There are a few things that I would like to write about today as I think they are worth saying. The first has to do with time. If you’ve been reading my blog for awhile, you’ll know that I have something of a fascination with time. To me, it is a fluid medium that flows first one way and then another. In my mind’s eye, it’s like one vast ocean that laps upon one continent’s shore while simultaneously lapping upon another. Events and memories float within its swell, occasionally pushing up in one place and then some place else. As I have discovered over the years, there is no means to predict or control such appearances. They just happen. When they do, they can awaken powerful responses – some pleasant, while others might best be regarded as malevolent demons.
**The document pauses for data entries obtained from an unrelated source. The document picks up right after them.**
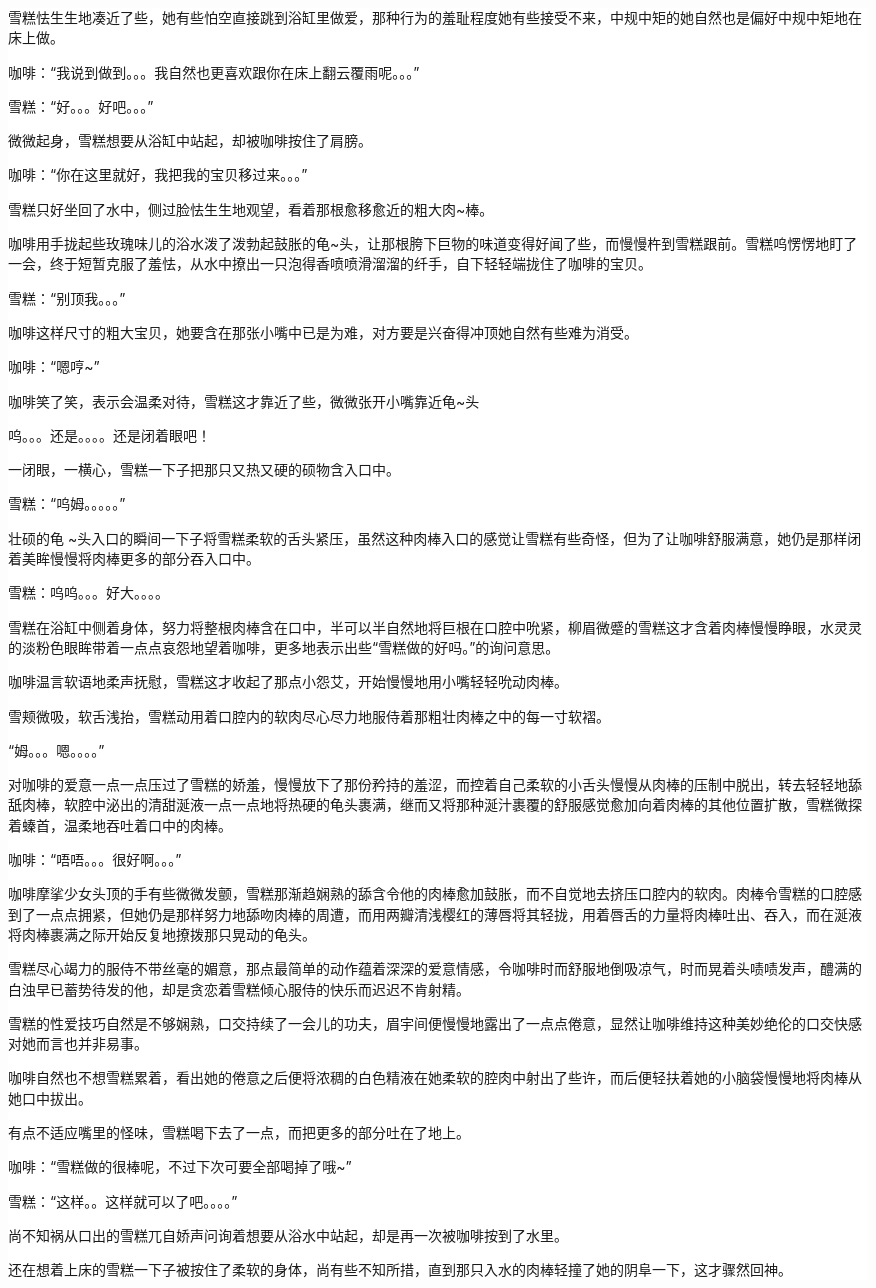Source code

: 雪糕怯生生地凑近了些，她有些怕空直接跳到浴缸里做爱，那种行为的羞耻程度她有些接受不来，中规中矩的她自然也是偏好中规中矩地在床上做。

咖啡：“我说到做到。。。我自然也更喜欢跟你在床上翻云覆雨呢。。。”

雪糕：“好。。。好吧。。。”

微微起身，雪糕想要从浴缸中站起，却被咖啡按住了肩膀。

咖啡：“你在这里就好，我把我的宝贝移过来。。。”

雪糕只好坐回了水中，侧过脸怯生生地观望，看着那根愈移愈近的粗大肉~棒。

咖啡用手拢起些玫瑰味儿的浴水泼了泼勃起鼓胀的龟~头，让那根胯下巨物的味道变得好闻了些，而慢慢杵到雪糕跟前。雪糕呜愣愣地盯了一会，终于短暂克服了羞怯，从水中撩出一只泡得香喷喷滑溜溜的纤手，自下轻轻端拢住了咖啡的宝贝。

雪糕：“别顶我。。。”

咖啡这样尺寸的粗大宝贝，她要含在那张小嘴中已是为难，对方要是兴奋得冲顶她自然有些难为消受。

咖啡：“嗯哼~”

咖啡笑了笑，表示会温柔对待，雪糕这才靠近了些，微微张开小嘴靠近龟~头

呜。。。还是。。。。还是闭着眼吧！

一闭眼，一横心，雪糕一下子把那只又热又硬的硕物含入口中。

雪糕：“呜姆。。。。。”

壮硕的龟 ~头入口的瞬间一下子将雪糕柔软的舌头紧压，虽然这种肉棒入口的感觉让雪糕有些奇怪，但为了让咖啡舒服满意，她仍是那样闭着美眸慢慢将肉棒更多的部分吞入口中。

雪糕：呜呜。。。好大。。。。

雪糕在浴缸中侧着身体，努力将整根肉棒含在口中，半可以半自然地将巨根在口腔中吮紧，柳眉微蹙的雪糕这才含着肉棒慢慢睁眼，水灵灵的淡粉色眼眸带着一点点哀怨地望着咖啡，更多地表示出些“雪糕做的好吗。”的询问意思。

咖啡温言软语地柔声抚慰，雪糕这才收起了那点小怨艾，开始慢慢地用小嘴轻轻吮动肉棒。

雪颊微吸，软舌浅抬，雪糕动用着口腔内的软肉尽心尽力地服侍着那粗壮肉棒之中的每一寸软褶。

“姆。。。嗯。。。。”

对咖啡的爱意一点一点压过了雪糕的娇羞，慢慢放下了那份矜持的羞涩，而控着自己柔软的小舌头慢慢从肉棒的压制中脱出，转去轻轻地舔舐肉棒，软腔中泌出的清甜涎液一点一点地将热硬的龟头裹满，继而又将那种涎汁裹覆的舒服感觉愈加向着肉棒的其他位置扩散，雪糕微探着螓首，温柔地吞吐着口中的肉棒。

咖啡：“唔唔。。。很好啊。。。”

咖啡摩挲少女头顶的手有些微微发颤，雪糕那渐趋娴熟的舔含令他的肉棒愈加鼓胀，而不自觉地去挤压口腔内的软肉。肉棒令雪糕的口腔感到了一点点拥紧，但她仍是那样努力地舔吻肉棒的周遭，而用两瓣清浅樱红的薄唇将其轻拢，用着唇舌的力量将肉棒吐出、吞入，而在涎液将肉棒裹满之际开始反复地撩拨那只晃动的龟头。

雪糕尽心竭力的服侍不带丝毫的媚意，那点最简单的动作蕴着深深的爱意情感，令咖啡时而舒服地倒吸凉气，时而晃着头啧啧发声，醴满的白浊早已蓄势待发的他，却是贪恋着雪糕倾心服侍的快乐而迟迟不肯射精。

雪糕的性爱技巧自然是不够娴熟，口交持续了一会儿的功夫，眉宇间便慢慢地露出了一点点倦意，显然让咖啡维持这种美妙绝伦的口交快感对她而言也并非易事。

咖啡自然也不想雪糕累着，看出她的倦意之后便将浓稠的白色精液在她柔软的腔肉中射出了些许，而后便轻扶着她的小脑袋慢慢地将肉棒从她口中拔出。

有点不适应嘴里的怪味，雪糕喝下去了一点，而把更多的部分吐在了地上。

咖啡：“雪糕做的很棒呢，不过下次可要全部喝掉了哦~”

雪糕：“这样。。这样就可以了吧。。。。”

尚不知祸从口出的雪糕兀自娇声问询着想要从浴水中站起，却是再一次被咖啡按到了水里。

还在想着上床的雪糕一下子被按住了柔软的身体，尚有些不知所措，直到那只入水的肉棒轻撞了她的阴阜一下，这才骤然回神。
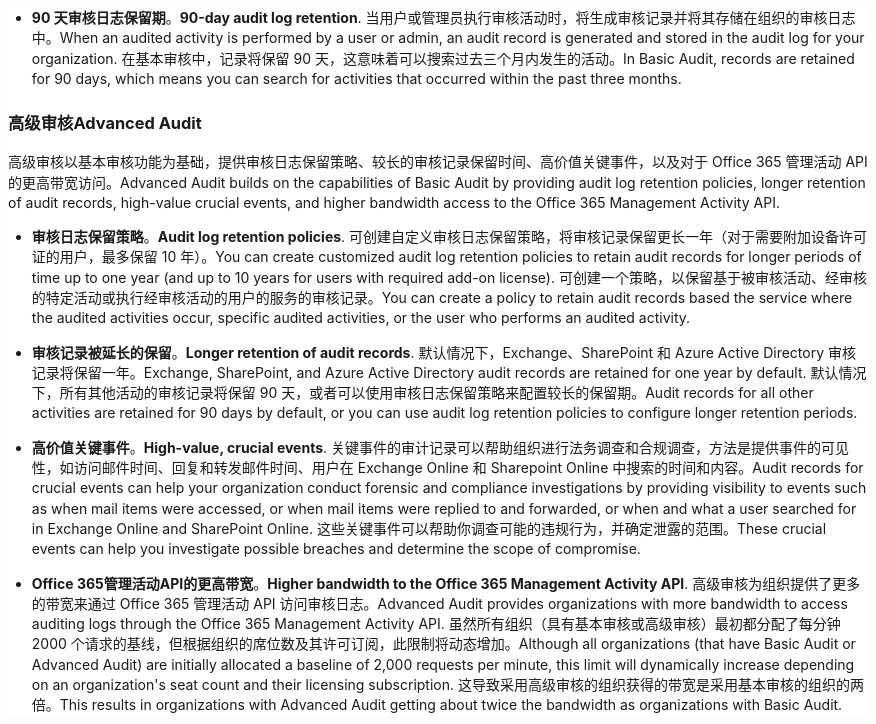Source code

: - <span data-ttu-id="eb89c-141">**90 天审核日志保留期**。</span><span class="sxs-lookup"><span data-stu-id="eb89c-141">**90-day audit log retention**.</span></span> <span data-ttu-id="eb89c-142">当用户或管理员执行审核活动时，将生成审核记录并将其存储在组织的审核日志中。</span><span class="sxs-lookup"><span data-stu-id="eb89c-142">When an audited activity is performed by a user or admin, an audit record is generated and stored in the audit log for your organization.</span></span> <span data-ttu-id="eb89c-143">在基本审核中，记录将保留 90 天，这意味着可以搜索过去三个月内发生的活动。</span><span class="sxs-lookup"><span data-stu-id="eb89c-143">In Basic Audit, records are retained for 90 days, which means you can search for activities that occurred within the past three months.</span></span>

### <a name="advanced-audit"></a><span data-ttu-id="eb89c-144">高级审核</span><span class="sxs-lookup"><span data-stu-id="eb89c-144">Advanced Audit</span></span>

<span data-ttu-id="eb89c-145">高级审核以基本审核功能为基础，提供审核日志保留策略、较长的审核记录保留时间、高价值关键事件，以及对于 Office 365 管理活动 API 的更高带宽访问。</span><span class="sxs-lookup"><span data-stu-id="eb89c-145">Advanced Audit builds on the capabilities of Basic Audit by providing audit log retention policies, longer retention of audit records, high-value crucial events, and higher bandwidth access to the Office 365 Management Activity API.</span></span>

- <span data-ttu-id="eb89c-146">**审核日志保留策略**。</span><span class="sxs-lookup"><span data-stu-id="eb89c-146">**Audit log retention policies**.</span></span> <span data-ttu-id="eb89c-147">可创建自定义审核日志保留策略，将审核记录保留更长一年（对于需要附加设备许可证的用户，最多保留 10 年）。</span><span class="sxs-lookup"><span data-stu-id="eb89c-147">You can create customized audit log retention policies to retain audit records for longer periods of time up to one year (and up to 10 years for users with required add-on license).</span></span> <span data-ttu-id="eb89c-148">可创建一个策略，以保留基于被审核活动、经审核的特定活动或执行经审核活动的用户的服务的审核记录。</span><span class="sxs-lookup"><span data-stu-id="eb89c-148">You can create a policy to retain audit records based the service where the audited activities occur, specific audited activities, or the user who performs an audited activity.</span></span>

- <span data-ttu-id="eb89c-149">**审核记录被延长的保留**。</span><span class="sxs-lookup"><span data-stu-id="eb89c-149">**Longer retention of audit records**.</span></span> <span data-ttu-id="eb89c-150">默认情况下，Exchange、SharePoint 和 Azure Active Directory 审核记录将保留一年。</span><span class="sxs-lookup"><span data-stu-id="eb89c-150">Exchange, SharePoint, and Azure Active Directory audit records are retained for one year by default.</span></span> <span data-ttu-id="eb89c-151">默认情况下，所有其他活动的审核记录将保留 90 天，或者可以使用审核日志保留策略来配置较长的保留期。</span><span class="sxs-lookup"><span data-stu-id="eb89c-151">Audit records for all other activities are retained for 90 days by default, or you can use audit log retention policies to configure longer retention periods.</span></span>

- <span data-ttu-id="eb89c-152">**高价值关键事件**。</span><span class="sxs-lookup"><span data-stu-id="eb89c-152">**High-value, crucial events**.</span></span> <span data-ttu-id="eb89c-153">关键事件的审计记录可以帮助组织进行法务调查和合规调查，方法是提供事件的可见性，如访问邮件时间、回复和转发邮件时间、用户在 Exchange Online 和 Sharepoint Online 中搜索的时间和内容。</span><span class="sxs-lookup"><span data-stu-id="eb89c-153">Audit records for crucial events can help your organization conduct forensic and compliance investigations by providing visibility to events such as when mail items were accessed, or when mail items were replied to and forwarded, or when and what a user searched for in Exchange Online and SharePoint Online.</span></span> <span data-ttu-id="eb89c-154">这些关键事件可以帮助你调查可能的违规行为，并确定泄露的范围。</span><span class="sxs-lookup"><span data-stu-id="eb89c-154">These crucial events can help you investigate possible breaches and determine the scope of compromise.</span></span>

- <span data-ttu-id="eb89c-155">**Office 365管理活动API的更高带宽**。</span><span class="sxs-lookup"><span data-stu-id="eb89c-155">**Higher bandwidth to the Office 365 Management Activity API**.</span></span> <span data-ttu-id="eb89c-156">高级审核为组织提供了更多的带宽来通过 Office 365 管理活动 API 访问审核日志。</span><span class="sxs-lookup"><span data-stu-id="eb89c-156">Advanced Audit provides organizations with more bandwidth to access auditing logs through the Office 365 Management Activity API.</span></span> <span data-ttu-id="eb89c-157">虽然所有组织（具有基本审核或高级审核）最初都分配了每分钟 2000 个请求的基线，但根据组织的席位数及其许可订阅，此限制将动态增加。</span><span class="sxs-lookup"><span data-stu-id="eb89c-157">Although all organizations (that have Basic Audit or Advanced Audit) are initially allocated a baseline of 2,000 requests per minute, this limit will dynamically increase depending on an organization's seat count and their licensing subscription.</span></span> <span data-ttu-id="eb89c-158">这导致采用高级审核的组织获得的带宽是采用基本审核的组织的两倍。</span><span class="sxs-lookup"><span data-stu-id="eb89c-158">This results in organizations with Advanced Audit getting about twice the bandwidth as organizations with Basic Audit.</span></span>
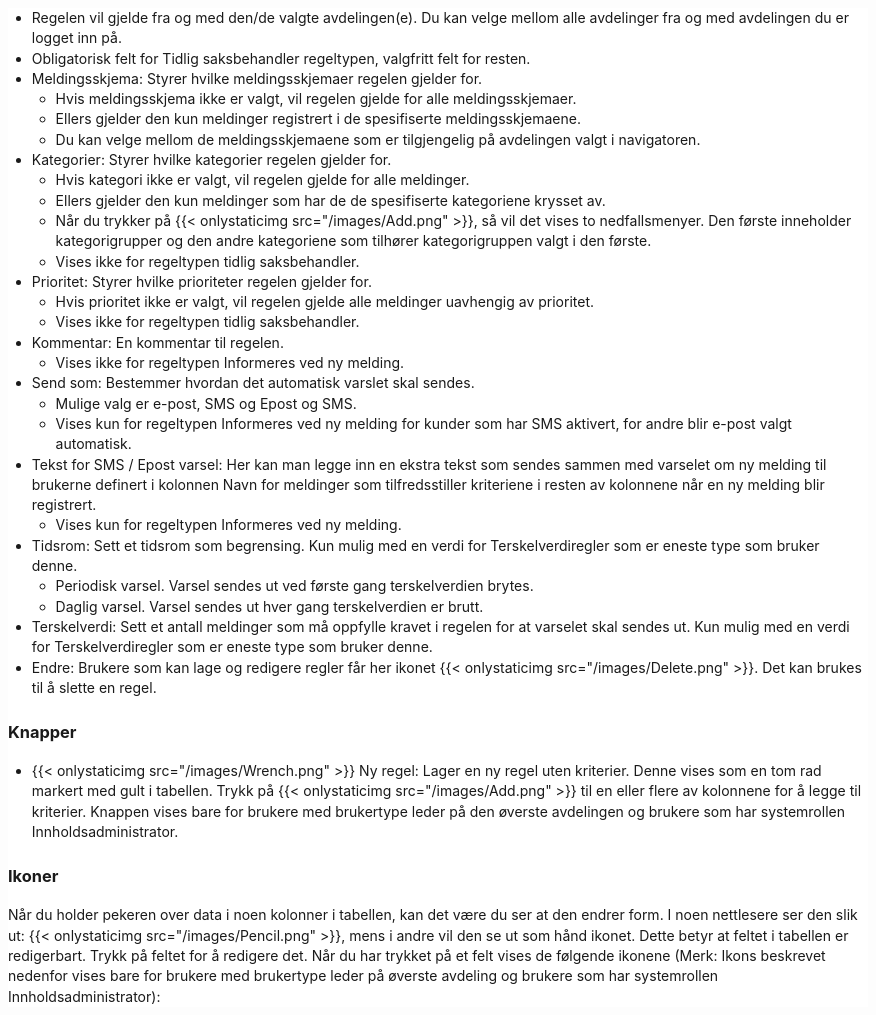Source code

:   - Regelen vil gjelde fra og med den/de valgte avdelingen(e). Du kan velge mellom alle avdelinger fra og med avdelingen du er logget inn på.
  - Obligatorisk felt for Tidlig saksbehandler regeltypen, valgfritt felt for resten.
- Meldingsskjema: Styrer hvilke meldingsskjemaer regelen gjelder for.
  - Hvis meldingsskjema ikke er valgt, vil regelen gjelde for alle meldingsskjemaer.
  - Ellers gjelder den kun meldinger registrert i de spesifiserte meldingsskjemaene.
  - Du kan velge mellom de meldingsskjemaene som er tilgjengelig på avdelingen valgt i navigatoren.
- Kategorier: Styrer hvilke kategorier regelen gjelder for.
  - Hvis kategori ikke er valgt, vil regelen gjelde for alle meldinger.
  - Ellers gjelder den kun meldinger som har de de spesifiserte kategoriene krysset av.
  - Når du trykker på {{< onlystaticimg src="/images/Add.png" >}}, så vil det vises to nedfallsmenyer. Den første inneholder kategorigrupper og den andre kategoriene som tilhører kategorigruppen valgt i den første.
  - Vises ikke for regeltypen tidlig saksbehandler.
- Prioritet: Styrer hvilke prioriteter regelen gjelder for.
  - Hvis prioritet ikke er valgt, vil regelen gjelde alle meldinger uavhengig av prioritet.
  - Vises ikke for regeltypen tidlig saksbehandler.
- Kommentar: En kommentar til regelen.
  - Vises ikke for regeltypen Informeres ved ny melding.
- Send som: Bestemmer hvordan det automatisk varslet skal sendes.
  - Mulige valg er e-post, SMS og Epost og SMS.
  - Vises kun for regeltypen Informeres ved ny melding for kunder som har SMS aktivert, for andre blir e-post valgt automatisk.
- Tekst for SMS / Epost varsel: Her kan man legge inn en ekstra tekst som sendes sammen med varselet om ny melding til brukerne definert i kolonnen Navn for meldinger som tilfredsstiller kriteriene i resten av kolonnene når en ny melding blir registrert.
  - Vises kun for regeltypen Informeres ved ny melding.
- Tidsrom: Sett et tidsrom som begrensing. Kun mulig med en verdi for Terskelverdiregler som er eneste type som bruker denne.
  - Periodisk varsel. Varsel sendes ut ved første gang terskelverdien brytes.
  - Daglig varsel. Varsel sendes ut hver gang terskelverdien er brutt.
- Terskelverdi: Sett et antall meldinger som må oppfylle kravet i regelen for at varselet skal sendes ut. Kun mulig med en verdi for Terskelverdiregler som er eneste type som bruker denne.
- Endre: Brukere som kan lage og redigere regler får her ikonet {{< onlystaticimg src="/images/Delete.png" >}}. Det kan brukes til å slette en regel.

### Knapper

- {{< onlystaticimg src="/images/Wrench.png" >}} Ny regel: Lager en ny regel uten kriterier. Denne vises som en tom rad markert med gult i tabellen. Trykk på {{< onlystaticimg src="/images/Add.png" >}} til en eller flere av kolonnene for å legge til kriterier. Knappen vises bare for brukere med brukertype leder på den øverste avdelingen og brukere som har systemrollen Innholdsadministrator.

### Ikoner

Når du holder pekeren over data i noen kolonner i tabellen, kan det være du ser at den endrer form. I noen nettlesere ser den slik ut: {{< onlystaticimg src="/images/Pencil.png" >}}, mens i andre vil den se ut som hånd ikonet. Dette betyr at feltet i tabellen er redigerbart. Trykk på feltet for å redigere det. Når du har trykket på et felt vises de følgende ikonene (Merk: Ikons beskrevet nedenfor vises bare for brukere med brukertype leder på øverste avdeling og brukere som har systemrollen Innholdsadministrator):
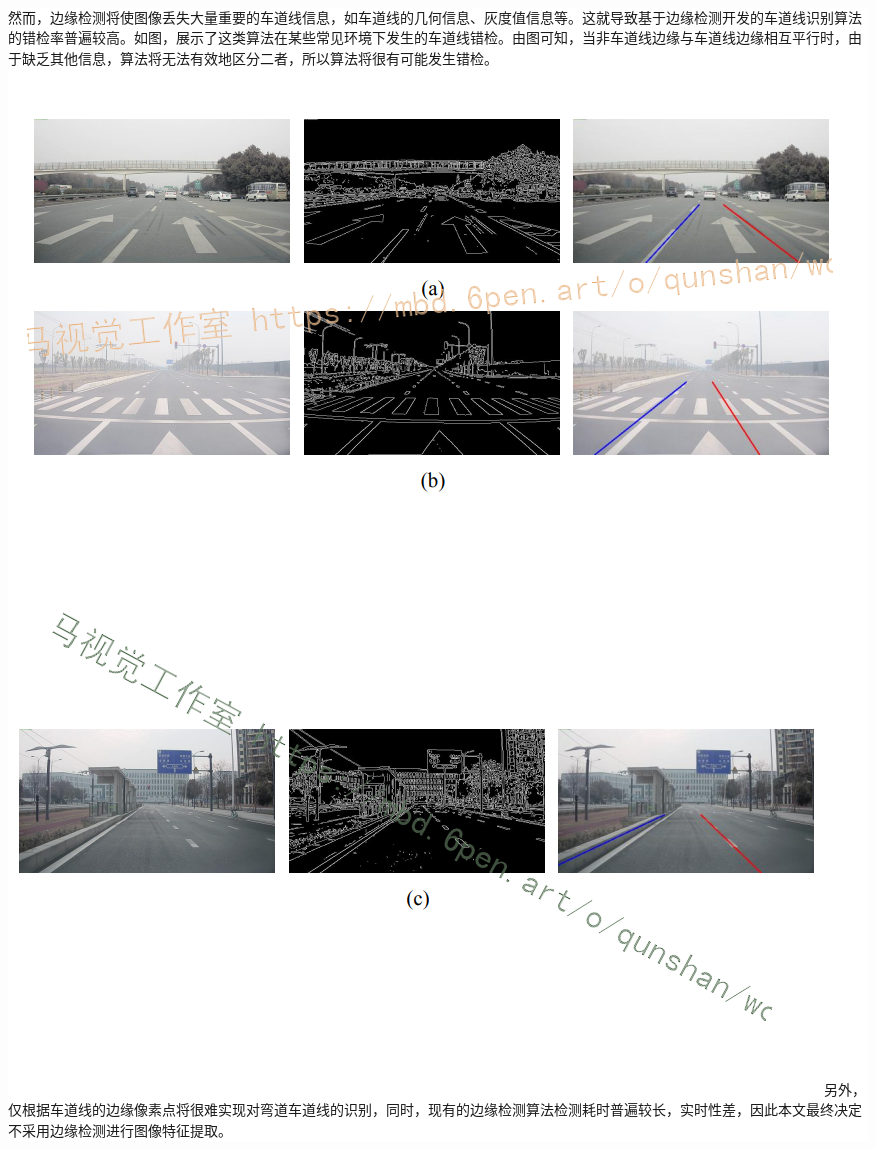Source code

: 然而，边缘检测将使图像丢失大量重要的车道线信息，如车道线的几何信息、灰度值信息等。这就导致基于边缘检测开发的车道线识别算法的错检率普遍较高。如图，展示了这类算法在某些常见环境下发生的车道线错检。由图可知，当非车道线边缘与车道线边缘相互平行时，由于缺乏其他信息，算法将无法有效地区分二者，所以算法将很有可能发生错检。
![image.png](aa59a666761bc283f9f1de0137a9ee23.png)
![image.png](4614089cc5c177ff529cff9d601a5756.png)
另外，仅根据车道线的边缘像素点将很难实现对弯道车道线的识别，同时，现有的边缘检测算法检测耗时普遍较长，实时性差，因此本文最终决定不采用边缘检测进行图像特征提取。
Back in September, I wrote about an annual hiking trip that Don and I made on our anniversary. While back home, I planned to do that hike. However, in spite of my best intentions, some poor weather and other obstacles prevented my hike. Although I am not much for omens, I decided that perhaps this wasn’t the year to repeat our hike alone. Instead, I returned to one of our other favourite places – one that always seemed magical in many ways. In the above photo, my van is parked in the meadow above a spot where we often launched our canoe. For those who remember my old Burning Silo nature blog, this is the site of the boiling rain which I wrote about and linked to a video clip back in this post. One thing that was not mentioned back in that post was that our visit was about the last of the good days before Don became too ill to leave the farm.

So, a day or two after our anniversary, Sage and I set out on a favourite old trail. It felt strange to be there alone without Don or Sabrina. As I watched Sage inspecting each object along the trail, I had to keep reminding myself that she had never been to this place and knew nothing of its history or importance to me. It’s a sensation that is with me almost constantly – this confusion over who was or wasn’t with me when I was here or there. Many times, I feel Don or Sabrina moving about on the periphery of my senses. In the past, I struggled to keep it all sorted out. Nowadays, I just let everyone come and go as I realize that it doesn’t much matter to anyone other than me.

Of course, I encountered many familiar sights during our circuit of the lake’s edge. I stopped to rest awhile at a spot where Don and I would sit and talk any time there was something troubling in our lives. It is a place where we could gaze across a peaceful bay to a little treed island with a large osprey’s nest atop a tall, slender snag. It still stands there, so I took this photo from about the usual place where we would have sat watching osprey come and go as they fed their young. On this day, the nest was abandoned for the season.

I also stopped to lay my hand upon the skin of one of the great Beech trees along the path. Unfortunately, much as the cool, smooth bark felt good beneath my palm, I looked about at the many fallen Beech now decaying on the forest floor – struck down by a disease specific to these trees. I recognized one beautiful giant that I last saw standing during my final hike on that trail a little over four years ago.

The sight of the dead Beech made me feel quite sad for all the losses – both personal and more universal – that have marked the past five years. Over time, I have come to understand what an impact such losses have had on my thoughts and outlook. I no longer regard anything as permanent or enduring. To me, life resembles something slippery and elusive – a thing that appears solid and tangible, but that glides quickly and easily through your fingers like a fish wriggling to return to the water. You may believe that it is yours for keeps, but that is only an illusion.

And so I ended my hike about the lake. I had brought a lunch and the fiddle along, so found a shady spot to sit beneath a gnarled apple tree that was probably part of an old orchard on the farm that is now returning to nature. I ate and played a few tunes in this place away from the ears of anyone other than Sage and the birds and insects that rustled and chirped about me. Five years on, I am still here – vastly changed, greatly worn, but at least marginally recognizable.